Remont? Od fundamentów

Andrzej Macura

Trzeba ruszyć sprawę ochrony życia – przypomina Marek Jurek. I trudno się z nim nie zgodzić. Dom buduje się od fundamentów, nie od urządzania salonu, kuchni i łazienki.

Remont? Od fundamentów

Nowa władza usadawia się w fotelach. Prezydent już od sierpnia. Od listopada sejm, senat, rząd. Zmiany w służbach, przepychanki wokół Trybunału Konstytucyjnego. Zapowiedzi zmian w publicznych mediach. I wiele innych, mniej spektakularnych. Powrót normalności? Deplatformizacja w myśl zasady „tkm”? Opinie, jak zwykle w takich razach, podzielone. Jako chrześcijanina zaniepokoiła mnie deklaracja pani premier, że rząd na razie nie planuje zmian w ustawach o aborcji i o in vitro. To pierwsze.... choć wolałbym innych rozwiązań, w zasadzie jeszcze rozumiem. Drugiego już zdecydowanie nie.

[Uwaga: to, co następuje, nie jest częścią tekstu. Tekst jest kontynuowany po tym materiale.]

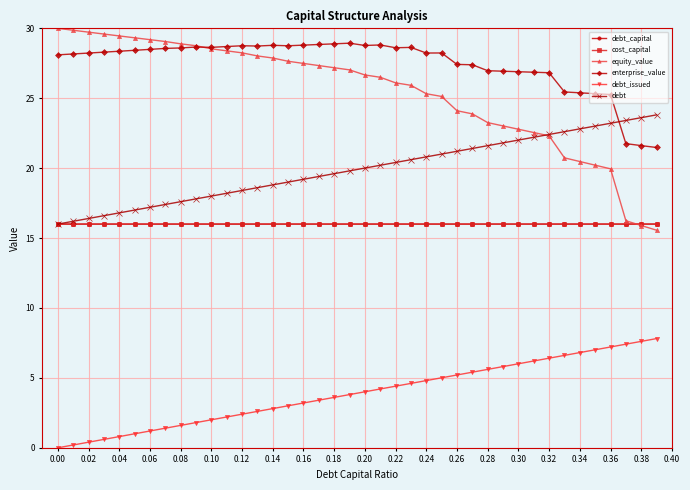

Which series ends up on top after the final intersection of enterprise_value and debt?

debt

Marek Jurek, znany z bezkompromisowości w kwestii obrony życia  uspokaja, że „najdłuższa droga rozpoczyna się od pierwszego kroku” i że ochrona życia poczętego to nie kwestia światopoglądu, którym nie chce się na razie zajmować rząd. Tyle że deklaracje Beaty Szydło były jasne: nie planuje zmian w ustawach  o aborcji i o in vitro. Co na to parlament? Czy po raz kolejny okaże się, że ci, którym zależy na obronie życia zostali oszukani? Że ważniejsze od życia okażą się wpływy na służby, publiczne media i spółki skarbu państwa?

Nie wiem. Wiem za to, że budowanie sprawiedliwego społeczeństwa trzeba zaczynać od fundamentów. Od przyznania należnych praw jednostkom, rodzinom i innym mniejszym od „państwa” społecznościom. Bez tego nasz wspólny dom zawsze będzie się chwiał. I nic nie dadzą kolejne ankry i podpórki.